Problem - Search the records for the word "subtitle" and report each line that has it.

Extracted data entries:
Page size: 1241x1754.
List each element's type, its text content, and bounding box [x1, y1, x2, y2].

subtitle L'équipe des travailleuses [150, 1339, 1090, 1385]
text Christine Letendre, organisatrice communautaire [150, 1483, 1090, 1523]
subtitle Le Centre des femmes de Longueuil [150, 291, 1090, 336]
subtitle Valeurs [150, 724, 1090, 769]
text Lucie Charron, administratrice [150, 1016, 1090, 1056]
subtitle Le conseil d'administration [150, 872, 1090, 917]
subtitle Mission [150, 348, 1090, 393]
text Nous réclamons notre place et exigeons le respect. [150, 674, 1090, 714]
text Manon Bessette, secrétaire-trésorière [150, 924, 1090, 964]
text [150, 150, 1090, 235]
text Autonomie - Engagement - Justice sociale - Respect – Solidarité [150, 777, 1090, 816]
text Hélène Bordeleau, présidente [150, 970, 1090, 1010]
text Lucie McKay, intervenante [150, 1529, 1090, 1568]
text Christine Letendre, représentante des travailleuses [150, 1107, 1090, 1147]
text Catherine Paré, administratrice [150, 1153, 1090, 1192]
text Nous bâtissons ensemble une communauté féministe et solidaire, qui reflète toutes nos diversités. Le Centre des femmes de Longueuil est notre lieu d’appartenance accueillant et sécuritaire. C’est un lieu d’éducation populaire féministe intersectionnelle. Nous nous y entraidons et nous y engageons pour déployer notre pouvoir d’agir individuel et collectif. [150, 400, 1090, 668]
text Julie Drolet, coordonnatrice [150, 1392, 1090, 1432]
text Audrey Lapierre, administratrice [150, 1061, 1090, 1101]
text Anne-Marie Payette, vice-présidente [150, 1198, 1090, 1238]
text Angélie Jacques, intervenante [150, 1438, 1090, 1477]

--

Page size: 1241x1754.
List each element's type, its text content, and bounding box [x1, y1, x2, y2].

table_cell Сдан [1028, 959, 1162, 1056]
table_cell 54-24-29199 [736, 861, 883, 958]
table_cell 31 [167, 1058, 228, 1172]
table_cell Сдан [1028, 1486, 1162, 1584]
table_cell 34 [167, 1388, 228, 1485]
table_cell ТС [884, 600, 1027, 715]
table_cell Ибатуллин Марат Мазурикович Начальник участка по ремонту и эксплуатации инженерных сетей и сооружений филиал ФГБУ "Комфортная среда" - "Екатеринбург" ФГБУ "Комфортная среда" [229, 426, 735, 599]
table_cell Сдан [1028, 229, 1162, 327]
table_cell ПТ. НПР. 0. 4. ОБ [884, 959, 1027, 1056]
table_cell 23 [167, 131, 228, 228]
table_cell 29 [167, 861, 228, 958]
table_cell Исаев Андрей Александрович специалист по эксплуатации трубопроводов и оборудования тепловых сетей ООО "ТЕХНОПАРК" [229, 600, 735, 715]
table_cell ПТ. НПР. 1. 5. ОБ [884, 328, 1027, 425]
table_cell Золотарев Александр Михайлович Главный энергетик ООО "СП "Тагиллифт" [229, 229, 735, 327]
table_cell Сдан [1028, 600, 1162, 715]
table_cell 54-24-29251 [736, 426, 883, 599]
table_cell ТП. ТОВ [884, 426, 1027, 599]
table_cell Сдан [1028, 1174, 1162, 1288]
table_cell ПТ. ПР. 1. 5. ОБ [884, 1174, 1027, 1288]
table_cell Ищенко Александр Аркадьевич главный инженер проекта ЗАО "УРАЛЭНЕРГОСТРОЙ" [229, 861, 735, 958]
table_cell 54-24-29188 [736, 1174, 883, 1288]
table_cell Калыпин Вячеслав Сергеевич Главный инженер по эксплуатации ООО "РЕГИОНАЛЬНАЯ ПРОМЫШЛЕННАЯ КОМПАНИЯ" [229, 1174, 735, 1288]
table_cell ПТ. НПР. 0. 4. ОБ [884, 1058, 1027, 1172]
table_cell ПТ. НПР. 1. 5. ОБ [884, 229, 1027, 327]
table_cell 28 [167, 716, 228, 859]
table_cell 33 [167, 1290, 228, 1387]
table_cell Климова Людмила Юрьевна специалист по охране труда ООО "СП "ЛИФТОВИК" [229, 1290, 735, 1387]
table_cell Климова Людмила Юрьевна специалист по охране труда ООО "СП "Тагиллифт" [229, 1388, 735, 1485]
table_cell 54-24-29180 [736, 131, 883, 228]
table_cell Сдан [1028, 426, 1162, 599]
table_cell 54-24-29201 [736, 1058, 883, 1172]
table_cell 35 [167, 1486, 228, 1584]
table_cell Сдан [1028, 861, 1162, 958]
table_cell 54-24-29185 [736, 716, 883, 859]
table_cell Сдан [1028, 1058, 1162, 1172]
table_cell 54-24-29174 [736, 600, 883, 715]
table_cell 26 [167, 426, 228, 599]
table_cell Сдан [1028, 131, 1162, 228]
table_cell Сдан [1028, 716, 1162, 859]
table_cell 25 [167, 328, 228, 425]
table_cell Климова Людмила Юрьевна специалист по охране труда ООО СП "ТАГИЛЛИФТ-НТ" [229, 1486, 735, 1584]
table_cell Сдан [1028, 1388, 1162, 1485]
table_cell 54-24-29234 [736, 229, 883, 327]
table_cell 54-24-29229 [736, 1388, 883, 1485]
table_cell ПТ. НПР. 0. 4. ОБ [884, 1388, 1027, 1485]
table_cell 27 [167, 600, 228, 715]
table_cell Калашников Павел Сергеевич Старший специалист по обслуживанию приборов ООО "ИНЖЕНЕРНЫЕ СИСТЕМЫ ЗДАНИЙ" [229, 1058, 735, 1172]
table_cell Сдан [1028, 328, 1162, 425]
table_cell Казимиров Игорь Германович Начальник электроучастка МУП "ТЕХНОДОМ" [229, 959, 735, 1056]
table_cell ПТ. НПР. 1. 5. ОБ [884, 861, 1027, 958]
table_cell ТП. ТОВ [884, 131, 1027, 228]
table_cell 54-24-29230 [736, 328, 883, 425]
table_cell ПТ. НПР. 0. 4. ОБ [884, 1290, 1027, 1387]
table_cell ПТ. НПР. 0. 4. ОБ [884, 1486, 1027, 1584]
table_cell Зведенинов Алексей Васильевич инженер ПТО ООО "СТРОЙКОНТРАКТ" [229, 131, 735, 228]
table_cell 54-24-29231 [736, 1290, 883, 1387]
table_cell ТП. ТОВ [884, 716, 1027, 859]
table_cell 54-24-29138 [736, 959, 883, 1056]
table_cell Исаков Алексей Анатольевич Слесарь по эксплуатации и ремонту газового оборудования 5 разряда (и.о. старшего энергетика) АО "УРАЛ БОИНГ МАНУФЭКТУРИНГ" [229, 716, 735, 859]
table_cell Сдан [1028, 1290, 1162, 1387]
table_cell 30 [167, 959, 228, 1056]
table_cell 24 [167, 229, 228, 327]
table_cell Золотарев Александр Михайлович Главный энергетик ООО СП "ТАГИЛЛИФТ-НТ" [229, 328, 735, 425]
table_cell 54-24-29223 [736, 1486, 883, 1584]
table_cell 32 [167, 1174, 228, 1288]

Response to this task -
subtitle L'équipe des travailleuses [150, 1339, 1090, 1385]
subtitle Le Centre des femmes de Longueuil [150, 291, 1090, 336]
subtitle Valeurs [150, 724, 1090, 769]
subtitle Le conseil d'administration [150, 872, 1090, 917]
subtitle Mission [150, 348, 1090, 393]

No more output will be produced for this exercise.